Accompanying the TileDB array storing the actual variant data is a small amount of metadata. There are two types of metadata stored alongside the array:

  • "General" metadata

  • VCF header for every sample

The information stored in the metadata is discussed below. The serialization/byte format of the metadata is discussed separately.

General metadata

The "general" metadata stores the following information:

  • tile_capacity Array tile capacity value

  • row_tile_extent Row tile extent value

  • anchor_gap Anchor gap value

  • extra_attributes List of INFO or FMT field names that are stored as explicit array attributes.

  • all_samples List of all sample names currently stored in the array.

  • sample_ids Mapping of sample name to row coordinate (used during exports to find the row corresponding to a named sample)

  • free_sample_id the ID to use for the next sample ingested

  • contig_offsets Mapping of contig name to offset in the global genomic space (used to convert genomic regions for specific contigs/chromosomes into their column coordinates)

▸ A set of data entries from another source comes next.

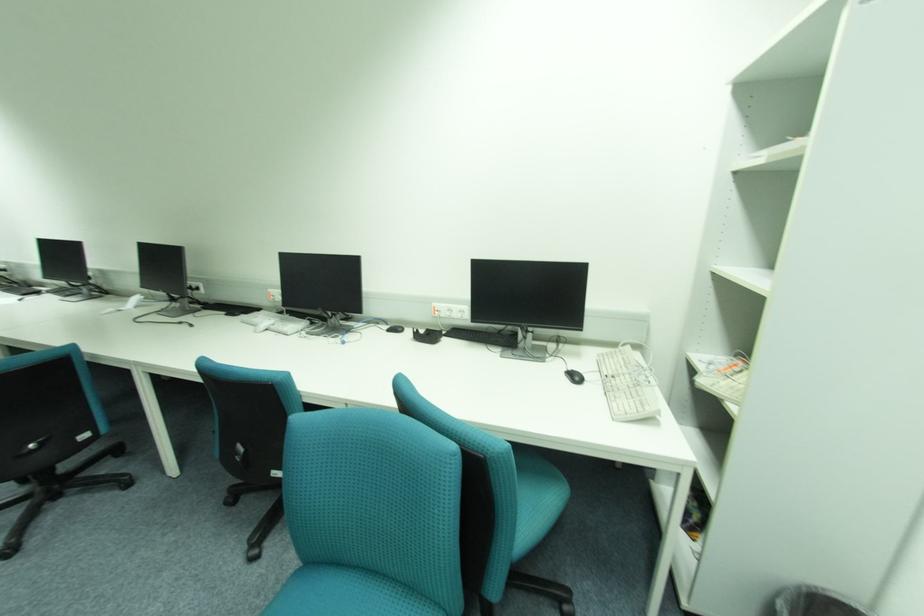
Identify the location of black computer mouse. The height and width of the screenshot is (616, 924). (574, 377).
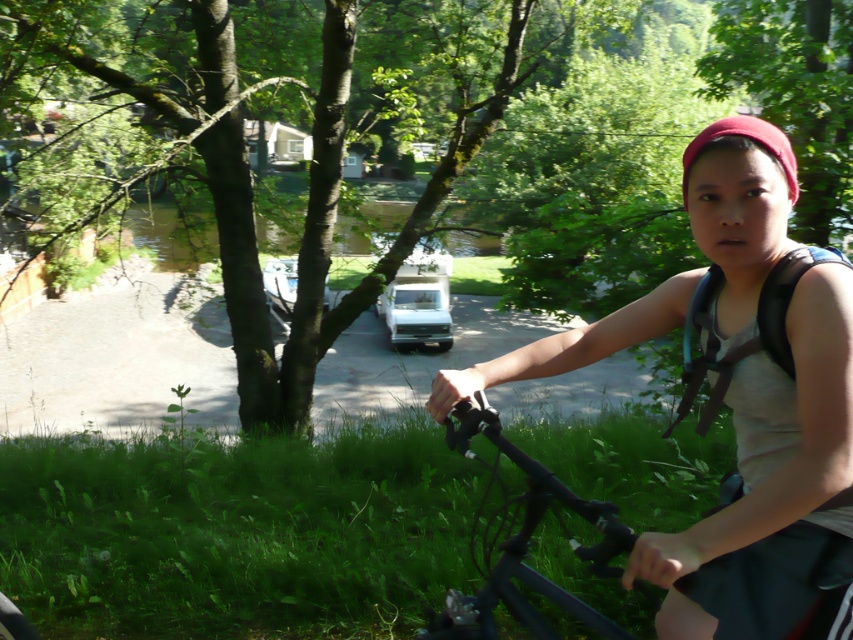
You are a photographer trying to capture the black matte bicycle at center and the black fabric strap at right in a single shot. Since both are black, you want to ensure they are distinguishable in your photo. Which object should you focus on to make sure it appears clearer in the image?

The black matte bicycle at center is closer to the viewer than the black fabric strap at right, so focusing on the black matte bicycle at center will ensure it appears clearer in the photo.

From the picture: You are standing on the sidewalk and see the matte gray tank top at center and the black matte bicycle at center. Which object is positioned to the right of the other?

The matte gray tank top at center is to the right of the black matte bicycle at center.

You are a photographer trying to capture the rider and their backpack straps in a photo. The camera can only focus on objects within a 6 inch range. Will both the matte gray tank top at center and the black fabric strap at right be in focus?

The matte gray tank top at center and the black fabric strap at right are 7.55 inches apart, which exceeds the camera focus range of 6 inches. Therefore, both objects cannot be in focus simultaneously.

  • contig_lengths Mapping of contig name to contig length (used for converting column coordinates back to the proper contig name)

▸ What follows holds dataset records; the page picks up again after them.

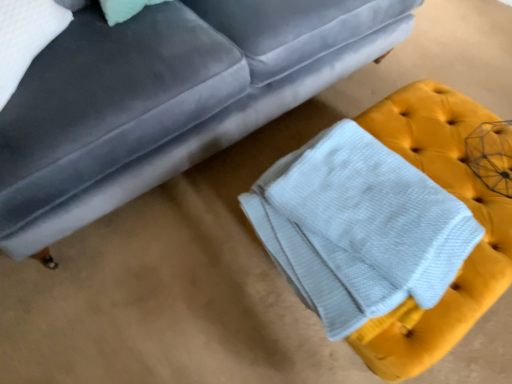
In order to face velvet gray couch at upper center, should I rotate leftwards or rightwards?

Rotate left and turn 10.320 degrees.

Describe the element at coordinates (165, 98) in the screenshot. I see `velvet gray couch at upper center` at that location.

At what (x,y) coordinates should I click in order to perform the action: click on velvet gray couch at upper center. Please return your answer as a coordinate pair (x, y). Image resolution: width=512 pixels, height=384 pixels. Looking at the image, I should click on (165, 98).

This screenshot has height=384, width=512. What are the coordinates of `white textured bath towel at lower right` in the screenshot? It's located at (358, 228).

Image resolution: width=512 pixels, height=384 pixels. What do you see at coordinates (358, 228) in the screenshot?
I see `white textured bath towel at lower right` at bounding box center [358, 228].

You are a GUI agent. You are given a task and a screenshot of the screen. Output one action in this format:
    pyautogui.click(x=<x>, y=<y>)
    Task: Click on the velvet gray couch at upper center
    The width and height of the screenshot is (512, 384).
    Given the screenshot: What is the action you would take?
    pyautogui.click(x=165, y=98)

Which is more to the right, white textured bath towel at lower right or velvet gray couch at upper center?

From the viewer's perspective, white textured bath towel at lower right appears more on the right side.

Is the position of white textured bath towel at lower right less distant than that of velvet gray couch at upper center?

No, it is not.

Is point (372, 221) positioned in front of point (243, 8)?

That is True.

From the image's perspective, is white textured bath towel at lower right over velvet gray couch at upper center?

Incorrect, from the image's perspective, white textured bath towel at lower right is lower than velvet gray couch at upper center.

From a real-world perspective, relative to velvet gray couch at upper center, is white textured bath towel at lower right vertically above or below?

Clearly, from a real-world perspective, white textured bath towel at lower right is below velvet gray couch at upper center.

Is white textured bath towel at lower right thinner than velvet gray couch at upper center?

Correct, the width of white textured bath towel at lower right is less than that of velvet gray couch at upper center.

In terms of height, does white textured bath towel at lower right look taller or shorter compared to velvet gray couch at upper center?

Considering their sizes, white textured bath towel at lower right has less height than velvet gray couch at upper center.

Does white textured bath towel at lower right have a smaller size compared to velvet gray couch at upper center?

Yes.

Which is correct: white textured bath towel at lower right is inside velvet gray couch at upper center, or outside of it?

white textured bath towel at lower right is not enclosed by velvet gray couch at upper center.

Is white textured bath towel at lower right directly adjacent to velvet gray couch at upper center?

No.

Is white textured bath towel at lower right facing towards velvet gray couch at upper center?

No, white textured bath towel at lower right is not facing towards velvet gray couch at upper center.

Find the location of a particular element. The height and width of the screenshot is (384, 512). studio couch lying above the white textured bath towel at lower right (from the image's perspective) is located at coordinates (165, 98).

From the picture: Can you confirm if velvet gray couch at upper center is positioned to the left of white textured bath towel at lower right?

Yes, velvet gray couch at upper center is to the left of white textured bath towel at lower right.

Is velvet gray couch at upper center positioned in front of white textured bath towel at lower right?

Yes, velvet gray couch at upper center is in front of white textured bath towel at lower right.

Between point (195, 85) and point (334, 322), which one is positioned behind?

The point (195, 85) is farther from the camera.

Based on the photo, from the image's perspective, would you say velvet gray couch at upper center is shown under white textured bath towel at lower right?

No, from the image's perspective, velvet gray couch at upper center is not below white textured bath towel at lower right.

From a real-world perspective, does velvet gray couch at upper center sit lower than white textured bath towel at lower right?

No, from a real-world perspective, velvet gray couch at upper center is not below white textured bath towel at lower right.

In terms of width, does velvet gray couch at upper center look wider or thinner when compared to white textured bath towel at lower right?

Considering their sizes, velvet gray couch at upper center looks broader than white textured bath towel at lower right.

Can you confirm if velvet gray couch at upper center is taller than white textured bath towel at lower right?

Yes, velvet gray couch at upper center is taller than white textured bath towel at lower right.

Who is smaller, velvet gray couch at upper center or white textured bath towel at lower right?

Smaller between the two is white textured bath towel at lower right.

In the scene shown: Can we say velvet gray couch at upper center lies outside white textured bath towel at lower right?

Yes, velvet gray couch at upper center is located beyond the bounds of white textured bath towel at lower right.

Is the surface of velvet gray couch at upper center in direct contact with white textured bath towel at lower right?

velvet gray couch at upper center and white textured bath towel at lower right are clearly separated.

Is velvet gray couch at upper center looking in the opposite direction of white textured bath towel at lower right?

No, velvet gray couch at upper center is not facing away from white textured bath towel at lower right.

Can you tell me how much velvet gray couch at upper center and white textured bath towel at lower right differ in facing direction?

They differ by 89.5 degrees in their facing directions.

This screenshot has height=384, width=512. Identify the location of bath towel below the velvet gray couch at upper center (from a real-world perspective). (358, 228).

The image size is (512, 384). I want to click on studio couch that appears on the left of white textured bath towel at lower right, so tap(165, 98).

Where is `bath towel on the right side of velvet gray couch at upper center`? The image size is (512, 384). bath towel on the right side of velvet gray couch at upper center is located at coordinates pyautogui.click(x=358, y=228).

  • total_contig_length Sum of lengths of all contigs

These metadata values are updated during sample ingestion, and are used during the export phase. The metadata is stored as "array metadata" in the data variant TileDB array.

When ingesting samples, the sample header must be identical for all samples with respect to the contig mappings. That means all samples must have the exact same set of contigs listed in the VCF header. This is because the mapping of contig to global genomic position must be consistent across all samples in order for the export algorithm to work correctly.

VCF sample headers

In addition to the general metadata detailed above, we also store the original text of the VCF header for every sample in the array. This is for two reasons:

  • To ensure that the original VCF file can always be recovered for any given sample stored in the array. The original header is prepended to the VCF file during export.

  • To reconstruct an htslib header instance during reading, used for operations such as mapping a filter ID back to the filter string, etc.

Because the VCF header data can be quite large, and there can be many samples stored in the array, the header data is stored in a separate TileDB array alongside the data array itself. The array schema is quite simple:

Parameter

Value

Array type

Dense

Rank

1D

Tile extent

10

Dimension type

uint32_t

And there is only a single attribute:

Attribute Name

TileDB Datatype

Description

header

var<char>

Original text of the VCF header

The dense vector is indexed by sample ID, which allows for efficient retrieval of a specific sample's VCF header during export.

Putting It All Together

To summarize, we've described three main entities:

  • The variant data array (2D sparse)

  • The general metadata, stored in the variant data array as metadata

  • The VCF header array (1D dense)

All together we term this a "TileDB-VCF dataset." Expressed as a directory hierarchy, a TileDB-VCF dataset has the following structure:

<dataset_uri>/
|_ __tiledb_group.tdb
|_ data/
|_ __array_schema.tdb
|_ __meta/
|_ <general-metadata-here>
... <other array directories and files>
|_ vcf_headers/
|_ __array_schema.tdb
... <other array directories and files>

The root of the dataset, <dataset_uri> is a TileDB group. The data member is the TileDB 2D sparse array storing the variant data. This array stores the general TileDB-VCF metadata as its array metadata in folder data/__meta. The vcf_headers member is the TileDB 1D dense array containing the VCF header data.